* THE TASK: Write out, word for word, the part of the deer bait forum thread between "## ezbite (May" and "with a stick.", inclusive.

Came back a week later and nothing. Went back on 10/25 and the corn was gone and one of the holes looked like they were digging to China. While I was sitting in my stand 2 does and a fawn came up to where one of my piles of caine and corn were. A thick 8pt came in and headed toward the pile of corn. I would have taken the shot but when he came in the does moved on and so. The does sat there for about 10 minuets trying to dig up the ground and get the remaining specs of corn off the ground.

I had never used anything like this before and im a firm beliver now. I went back and got 2 more bags of corn to place back out, and well see what next tues and weds brings for results.


----------



## ezbite (May 25, 2006)

flypilot33 said:


> How bad could it be. Pigs eat poop and they don't die from it.


and we eat pigs

ive been using the powder form of deer caine in the same spot for over 3 years now and sometimes i check the "hole" i will see fresh hoof prints everywhere and sometimes i see only a few. like someone posted, it matters what the deer are eating at the time i guess. i will continue to use it as long as its legal. i saw a ton of white oak acorns on the ground 3 weeks ago and was puzzled because i know how deer love those. went to the stand wednesday evening and they were all gone. not even a shell around. and by the way my "hole" was pretty tore up. it looked like a mud hole and i just sprinkled the powder over it and mixed with a stick.


----------

* PROVIDED RECORDS:
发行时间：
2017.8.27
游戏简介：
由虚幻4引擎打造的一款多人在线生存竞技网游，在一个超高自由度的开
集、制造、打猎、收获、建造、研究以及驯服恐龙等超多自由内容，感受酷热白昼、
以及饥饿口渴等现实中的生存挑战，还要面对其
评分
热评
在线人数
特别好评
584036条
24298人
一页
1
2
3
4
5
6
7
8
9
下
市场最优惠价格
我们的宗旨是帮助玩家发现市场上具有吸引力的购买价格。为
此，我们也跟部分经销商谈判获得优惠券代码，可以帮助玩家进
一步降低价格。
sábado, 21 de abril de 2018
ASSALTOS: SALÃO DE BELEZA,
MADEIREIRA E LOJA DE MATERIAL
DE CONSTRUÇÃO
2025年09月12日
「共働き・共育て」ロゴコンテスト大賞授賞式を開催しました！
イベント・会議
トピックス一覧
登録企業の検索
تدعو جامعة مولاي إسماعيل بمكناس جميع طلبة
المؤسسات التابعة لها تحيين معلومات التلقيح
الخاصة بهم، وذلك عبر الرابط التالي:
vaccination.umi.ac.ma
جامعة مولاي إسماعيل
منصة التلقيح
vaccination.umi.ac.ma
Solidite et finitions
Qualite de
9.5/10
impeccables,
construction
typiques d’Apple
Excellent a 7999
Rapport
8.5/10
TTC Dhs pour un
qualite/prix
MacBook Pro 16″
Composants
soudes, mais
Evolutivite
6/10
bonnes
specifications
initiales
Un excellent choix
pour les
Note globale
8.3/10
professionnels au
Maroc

* EXERCISE SOLUTION:
## ezbite (May 25, 2006)

flypilot33 said:


> How bad could it be. Pigs eat poop and they don't die from it.


and we eat pigs

ive been using the powder form of deer caine in the same spot for over 3 years now and sometimes i check the "hole" i will see fresh hoof prints everywhere and sometimes i see only a few. like someone posted, it matters what the deer are eating at the time i guess. i will continue to use it as long as its legal. i saw a ton of white oak acorns on the ground 3 weeks ago and was puzzled because i know how deer love those. went to the stand wednesday evening and they were all gone. not even a shell around. and by the way my "hole" was pretty tore up. it looked like a mud hole and i just sprinkled the powder over it and mixed with a stick.